Gloria Collins, a Loudoun County public health nurse, recently traveled to the National Centers for Disease Control and Prevention in Atlanta for instruction in training others to train still others to administer the smallpox vaccine.
Collins, 59, of Winchester, was one of four Virginia nurses and 240 nationwide to attend the "vaccinators workshop." She will be responsible for training all Northern Virginia nurses designated to teach their own staffs how to give the vaccination.
David Goodfriend, director of the county health department, said Collins was selected for her teaching experience, not because of any particular risk in Loudoun.
"We do have an international airport in the area and one up at Baltimore," he said. "We are at risk, but whether we're at risk more than anywhere else in the United States, I can't answer that question."
Collins has taught nursing students at Shenandoah University and was a nurse manager in the Lord Fairfax health district before coming to Loudoun Health Center 12 years ago. She has received the smallpox vaccine twice, as a child and before beginning nursing studies. After 10 years, she explained, the vaccine no longer prevents smallpox but usually prevents fatalities.

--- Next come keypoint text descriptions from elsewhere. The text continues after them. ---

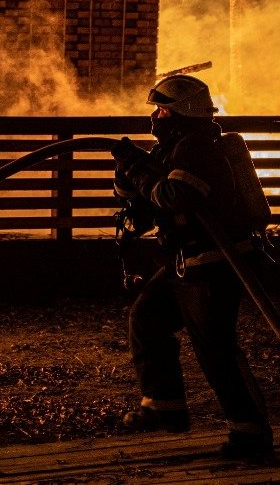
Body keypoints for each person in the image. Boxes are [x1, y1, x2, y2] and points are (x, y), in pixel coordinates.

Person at [112, 74, 274, 460]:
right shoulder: (173, 146)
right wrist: (127, 170)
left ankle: (250, 434)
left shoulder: (199, 148)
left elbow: (176, 196)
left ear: (182, 112)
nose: (155, 116)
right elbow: (144, 198)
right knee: (147, 319)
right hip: (184, 264)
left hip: (214, 266)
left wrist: (137, 170)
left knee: (216, 350)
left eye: (162, 109)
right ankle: (164, 406)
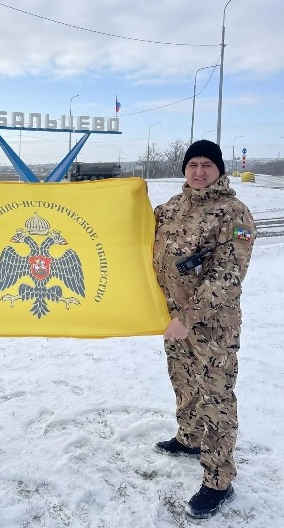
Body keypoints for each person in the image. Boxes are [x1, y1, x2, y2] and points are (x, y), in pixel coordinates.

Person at [152, 140, 256, 520]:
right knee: (184, 383)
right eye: (192, 164)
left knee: (215, 399)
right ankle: (190, 438)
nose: (198, 171)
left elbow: (227, 277)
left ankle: (218, 481)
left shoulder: (233, 213)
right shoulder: (170, 208)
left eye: (206, 165)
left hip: (213, 327)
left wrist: (188, 317)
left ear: (219, 170)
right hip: (174, 322)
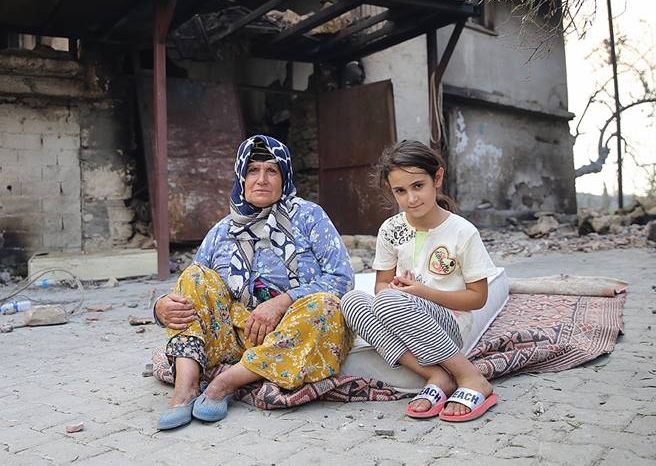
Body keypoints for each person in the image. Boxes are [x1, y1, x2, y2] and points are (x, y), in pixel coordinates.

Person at [153, 135, 354, 430]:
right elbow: (192, 289)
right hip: (236, 333)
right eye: (253, 170)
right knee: (194, 276)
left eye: (271, 171)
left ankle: (225, 383)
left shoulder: (310, 217)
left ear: (284, 177)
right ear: (241, 176)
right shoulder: (222, 230)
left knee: (325, 307)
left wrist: (283, 301)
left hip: (293, 328)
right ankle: (185, 389)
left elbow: (341, 278)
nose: (261, 179)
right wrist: (160, 309)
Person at [340, 140, 498, 422]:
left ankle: (470, 377)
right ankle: (436, 375)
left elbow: (478, 297)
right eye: (401, 191)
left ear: (437, 178)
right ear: (391, 190)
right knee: (352, 300)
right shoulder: (391, 230)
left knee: (389, 301)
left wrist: (421, 293)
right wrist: (396, 289)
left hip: (449, 323)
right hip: (403, 317)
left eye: (418, 186)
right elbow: (381, 287)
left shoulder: (462, 232)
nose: (411, 198)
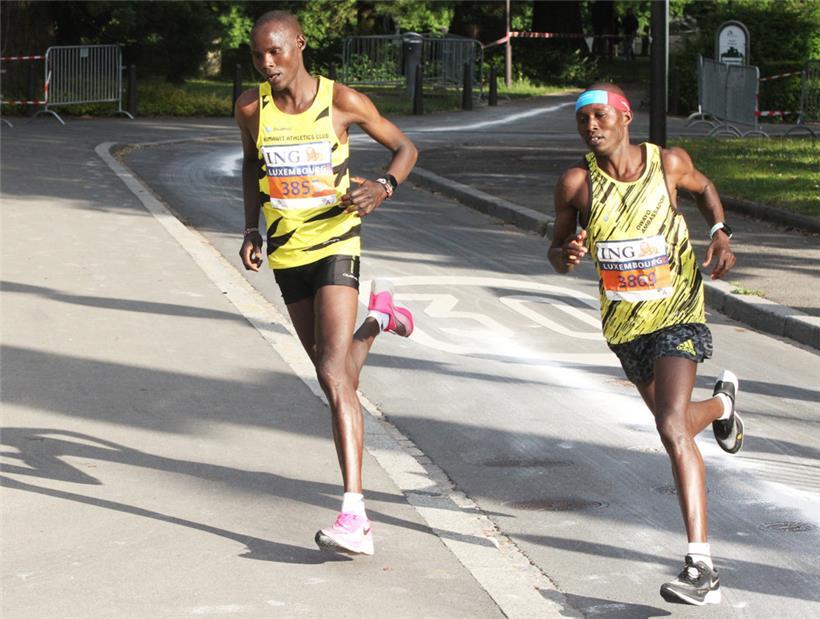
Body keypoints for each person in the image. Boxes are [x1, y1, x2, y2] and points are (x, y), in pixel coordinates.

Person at [549, 84, 744, 606]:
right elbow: (554, 247)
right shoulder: (576, 184)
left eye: (600, 116)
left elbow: (705, 192)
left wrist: (720, 232)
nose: (592, 126)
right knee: (674, 421)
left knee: (670, 426)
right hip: (624, 326)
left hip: (678, 311)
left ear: (625, 117)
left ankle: (702, 565)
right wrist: (565, 253)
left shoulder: (669, 164)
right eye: (583, 120)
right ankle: (724, 406)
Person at [235, 10, 418, 556]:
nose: (268, 64)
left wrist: (383, 187)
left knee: (335, 375)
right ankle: (381, 319)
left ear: (299, 44)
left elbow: (405, 149)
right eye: (258, 56)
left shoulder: (342, 102)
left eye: (276, 52)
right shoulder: (250, 108)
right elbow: (250, 164)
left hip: (338, 242)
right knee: (329, 370)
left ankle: (355, 514)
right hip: (288, 250)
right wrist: (251, 227)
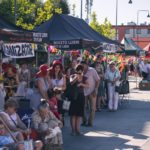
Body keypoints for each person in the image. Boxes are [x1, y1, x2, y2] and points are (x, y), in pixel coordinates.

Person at [68, 65, 88, 135]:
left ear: (82, 71)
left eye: (80, 72)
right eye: (77, 71)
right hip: (73, 96)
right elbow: (71, 83)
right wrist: (76, 77)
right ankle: (73, 130)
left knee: (79, 115)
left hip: (80, 96)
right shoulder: (72, 76)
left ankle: (78, 130)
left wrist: (81, 84)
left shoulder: (84, 77)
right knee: (73, 114)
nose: (78, 73)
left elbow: (88, 85)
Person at [81, 61, 100, 127]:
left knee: (92, 108)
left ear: (87, 65)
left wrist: (95, 89)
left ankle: (90, 122)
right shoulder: (80, 71)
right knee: (82, 107)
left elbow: (97, 80)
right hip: (83, 92)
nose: (82, 66)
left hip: (92, 91)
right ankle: (84, 121)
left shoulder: (92, 70)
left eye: (84, 65)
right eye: (81, 65)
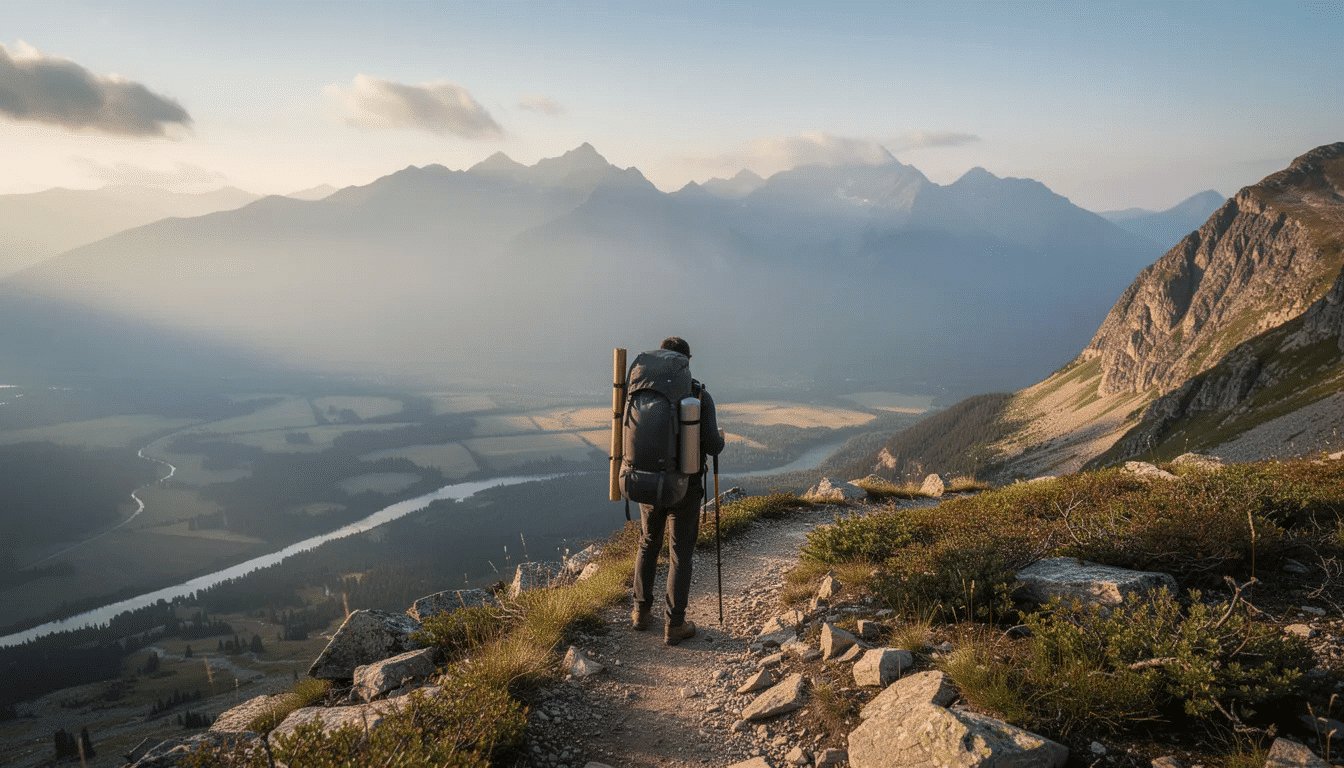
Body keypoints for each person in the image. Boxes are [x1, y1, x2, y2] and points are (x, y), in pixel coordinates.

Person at [631, 336, 726, 645]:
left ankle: (641, 613)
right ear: (686, 362)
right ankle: (676, 624)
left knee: (648, 543)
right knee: (680, 555)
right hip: (685, 487)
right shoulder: (698, 394)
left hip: (646, 482)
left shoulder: (639, 391)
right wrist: (721, 437)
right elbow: (712, 445)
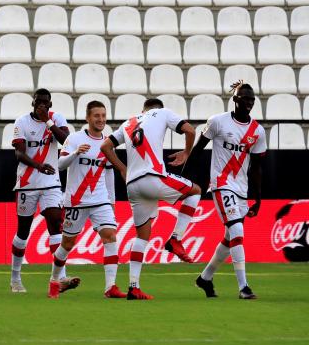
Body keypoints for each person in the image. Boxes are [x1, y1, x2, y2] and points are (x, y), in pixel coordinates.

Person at [100, 98, 202, 300]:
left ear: (143, 110)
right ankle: (175, 239)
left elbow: (105, 146)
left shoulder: (129, 122)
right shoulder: (163, 113)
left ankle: (133, 287)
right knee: (196, 191)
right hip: (153, 177)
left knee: (142, 237)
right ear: (158, 108)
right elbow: (191, 131)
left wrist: (122, 169)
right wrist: (186, 153)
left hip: (133, 186)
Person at [188, 82, 266, 300]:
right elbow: (198, 149)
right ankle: (243, 287)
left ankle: (205, 278)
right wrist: (186, 179)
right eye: (244, 99)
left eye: (252, 100)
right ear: (235, 99)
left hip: (241, 189)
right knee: (237, 231)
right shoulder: (217, 121)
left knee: (229, 237)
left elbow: (258, 167)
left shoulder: (257, 131)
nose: (249, 103)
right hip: (221, 185)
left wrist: (257, 199)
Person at [52, 101, 126, 299]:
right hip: (76, 200)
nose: (100, 119)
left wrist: (112, 201)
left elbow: (109, 173)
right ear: (88, 118)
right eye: (96, 116)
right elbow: (59, 164)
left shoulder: (108, 143)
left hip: (100, 199)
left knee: (110, 236)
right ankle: (54, 282)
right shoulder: (75, 139)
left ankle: (110, 287)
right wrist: (76, 153)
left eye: (103, 115)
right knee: (67, 244)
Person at [9, 88, 78, 295]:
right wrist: (38, 166)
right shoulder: (21, 122)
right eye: (38, 101)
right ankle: (15, 277)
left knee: (56, 222)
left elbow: (67, 141)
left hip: (51, 182)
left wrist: (48, 122)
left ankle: (59, 277)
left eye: (45, 102)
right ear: (33, 103)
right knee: (23, 231)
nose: (41, 105)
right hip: (27, 183)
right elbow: (19, 154)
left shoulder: (56, 118)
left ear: (50, 104)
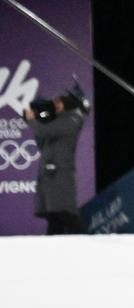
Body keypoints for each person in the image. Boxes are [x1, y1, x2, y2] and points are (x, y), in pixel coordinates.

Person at [23, 88, 90, 235]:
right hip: (49, 174)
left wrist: (32, 120)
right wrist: (37, 120)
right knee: (53, 216)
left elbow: (46, 131)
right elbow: (42, 143)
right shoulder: (58, 119)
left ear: (69, 102)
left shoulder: (73, 117)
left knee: (65, 213)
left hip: (61, 174)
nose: (55, 105)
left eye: (59, 102)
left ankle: (84, 242)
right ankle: (52, 246)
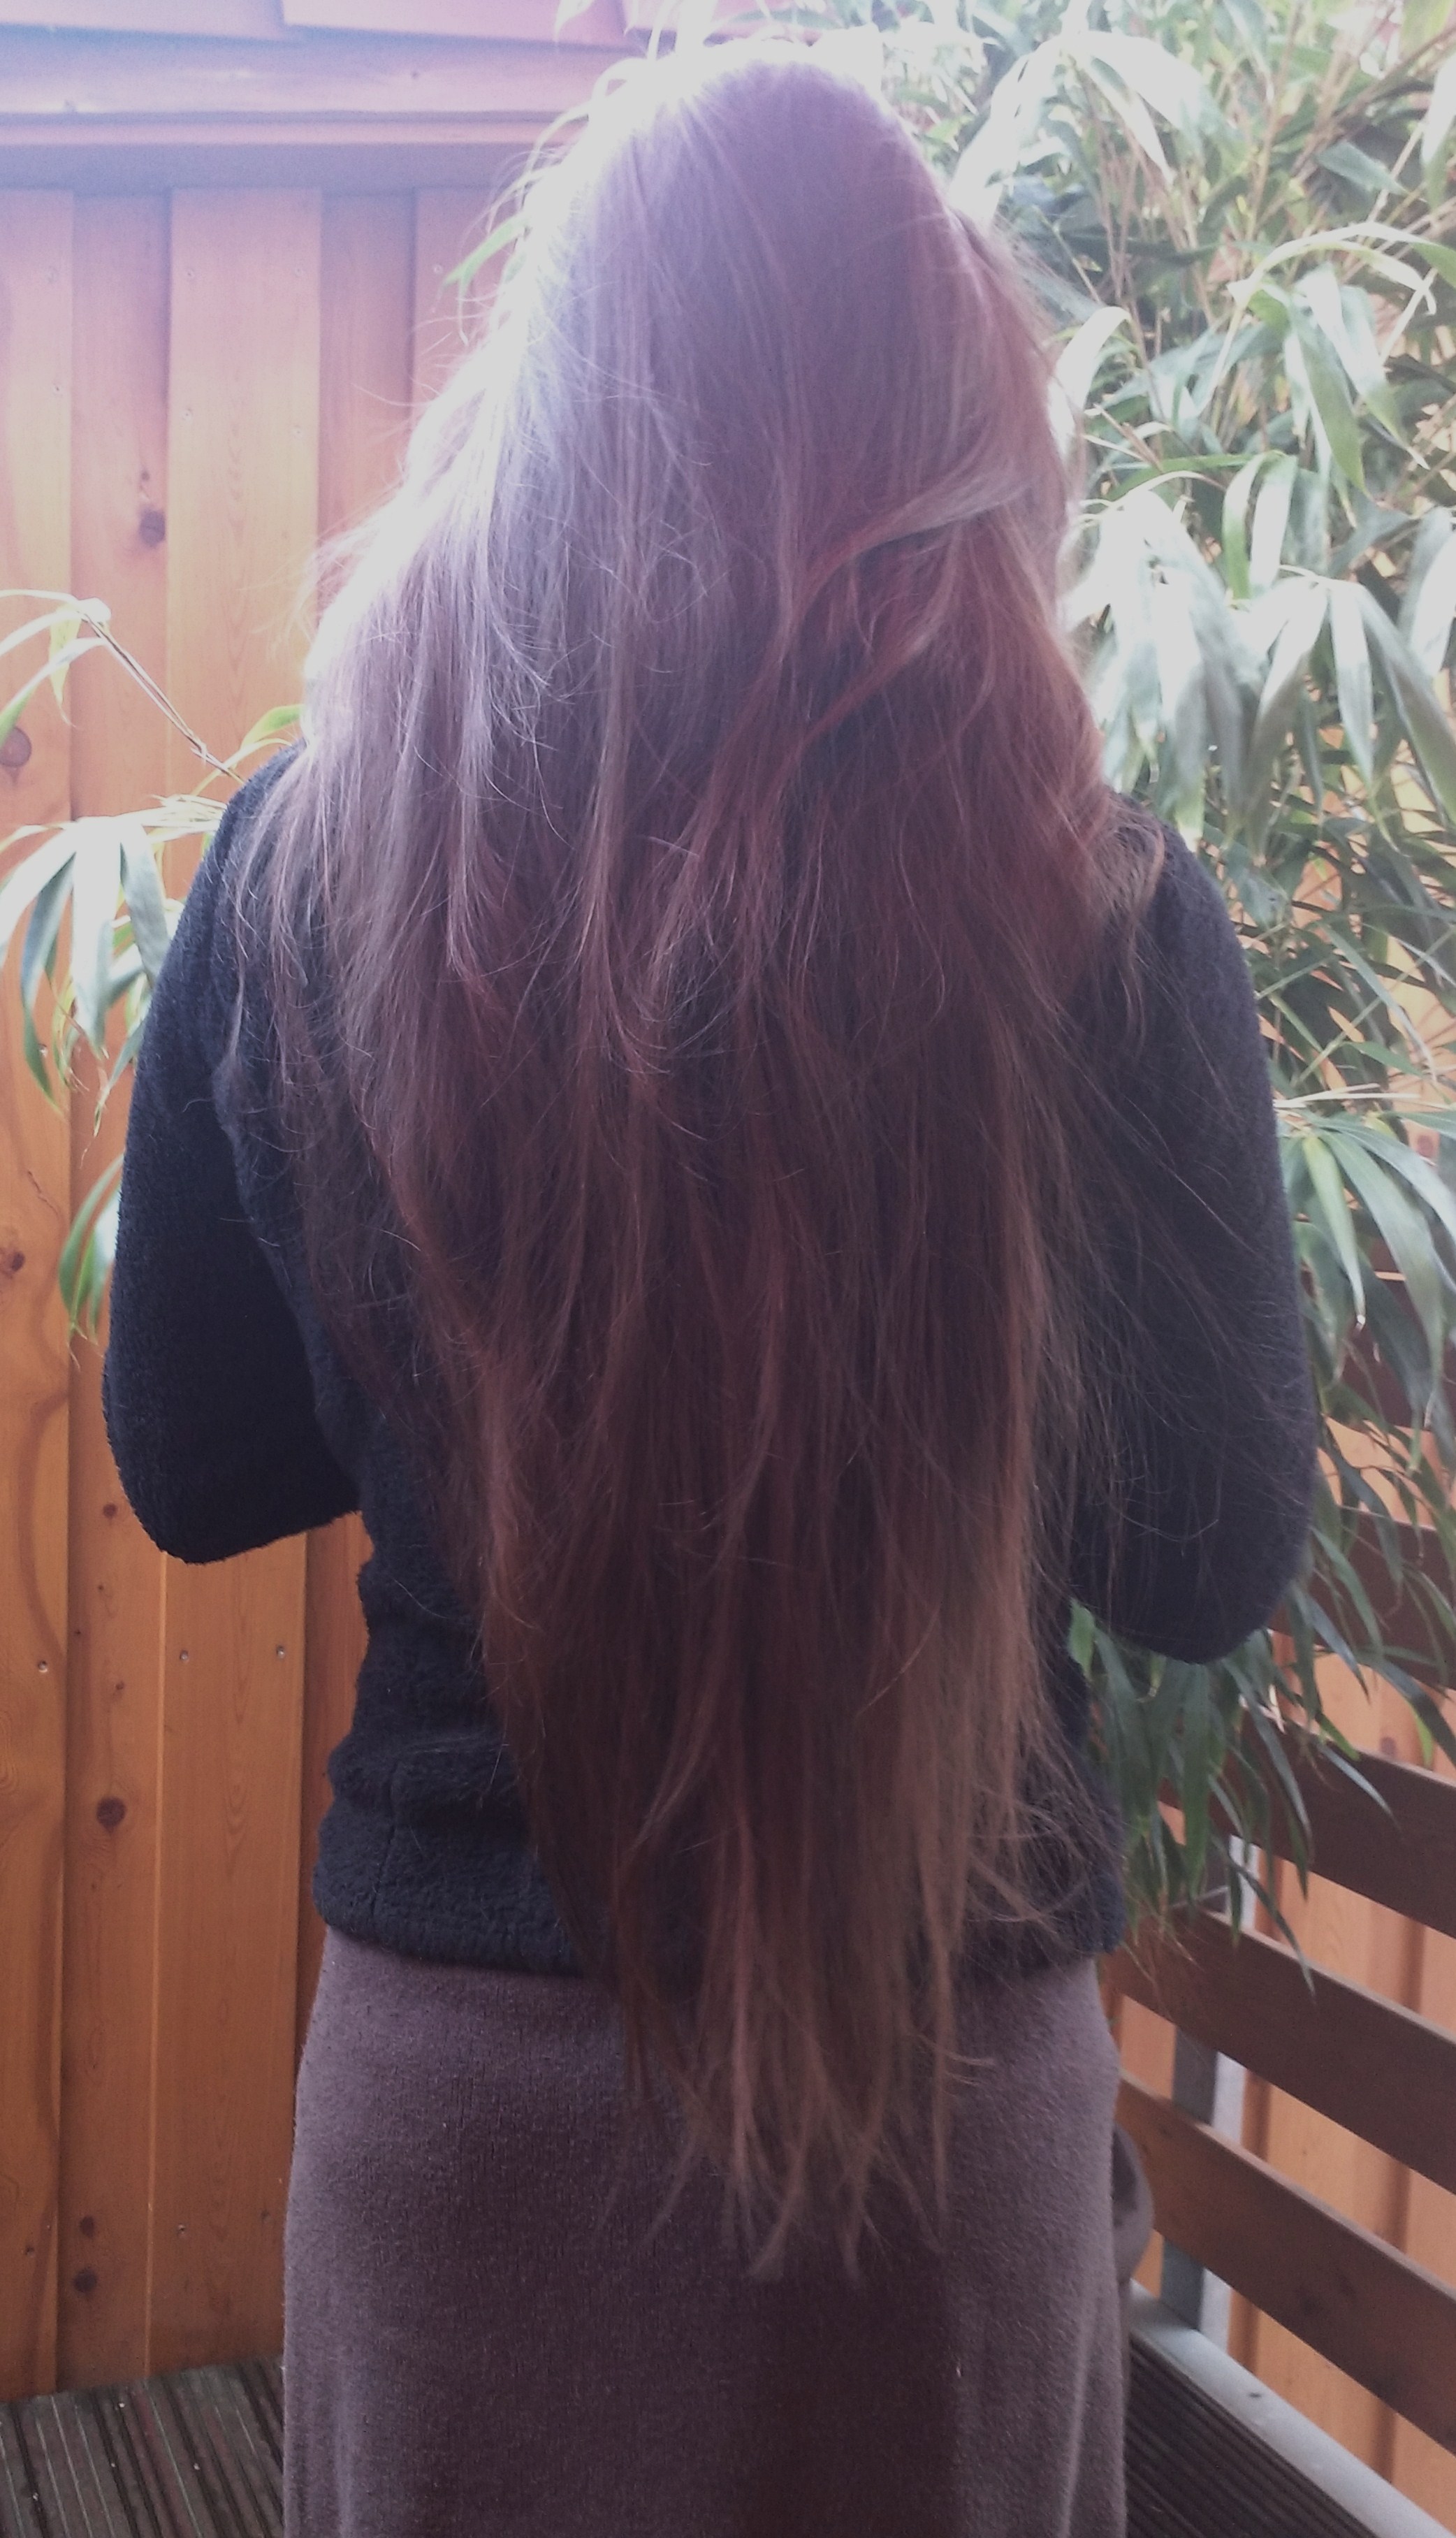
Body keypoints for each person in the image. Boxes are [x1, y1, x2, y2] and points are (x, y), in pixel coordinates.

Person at [103, 43, 1315, 2538]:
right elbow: (1204, 1560)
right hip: (932, 2139)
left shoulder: (308, 873)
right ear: (957, 435)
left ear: (543, 408)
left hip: (468, 2125)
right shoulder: (1097, 911)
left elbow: (195, 1463)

The vaccine is administered with a bifurcated needle. It "looks like a pitchfork with two prongs on it," Collins said. The needle is dipped into the vaccine, then jabbed gently and repeatedly into the patient's arm, just far enough under the skin so the live smallpox virus will "catch."
The bifurcated needle stops entering the body at the point where the prongs meet and prevents the vaccine from being injected too far.
"You want just a tiny bit of blood to come back so you know the skin has been pricked," Collins said.
The unusual application is what requires massive retraining. Nurses practice using a saline solution in place of the vaccine and often use oranges instead of human arms.
"You're used to doing one with a needle and syringe," Collins said, "not 15 times with a bifurcated needle." Nurses are also accustomed to cleaning the area of an injection with rubbing alcohol before administering most vaccines, but alcohol kills the smallpox vaccine.
"As long as the arm is clean, you don't do anything else to clean the arm," Goodfriend said. "If the arm looks dirty, you clean it off with soap and water."
Goodfriend said it is easy to tell whether the vaccine has worked. "With this, because it actually forms a scab on the skin, we'll know they're actually immune to smallpox," he said.
That scab must be covered by a bandage because patients could touch it and spread the virus to other parts of their bodies or to others. The scab takes 21 days to fall off.
But the scab is better than smallpox, which starts with a high fever and other flu-like symptoms before a rash covers the body. The rash forms scabs and leaves ugly scars, if the patient lives. During past outbreaks, one-third of those with the disease died, and there is still no cure.
"It's called an overwhelming infection," Goodfriend said. "Your body can't fight it off. For most people, what will wind up killing them is it will affect your ability to breathe."
The public will not have immediate access to the smallpox vaccine, although there are plans to offer it on a voluntary basis at some point.
"Since there are no cases of smallpox in the world at this time, the possibility of having an adverse reaction to the vaccine outweighs the risk of you getting the disease," Collins said. "If there was a case, all that goes out of the window."
Smallpox last occurred in the United States in 1949 and in the world in 1972. Stores of the vaccine exist in government laboratories around the world.
Public health workers will receive vaccinations and learn how to administer them because officials hope to build capacity to contain any outbreak. If given within three to four days of exposure, Collins said, the vaccine can prevent onset of smallpox.
"It's kind of like knowing how to rescue somebody who's drowning," Collins said of the vaccination training. "You hope you never have to do it."
The nurses Collins will train -- and the nurses they, in turn, will train -- will vaccinate people who would be the first to see a case of smallpox, such as emergency room personnel, emergency medical technicians and police.
The nurses themselves will receive the vaccine. If a case of smallpox were to occur, they would immediately vaccinate people surrounding that patient, moving farther and farther from the direct region of exposure.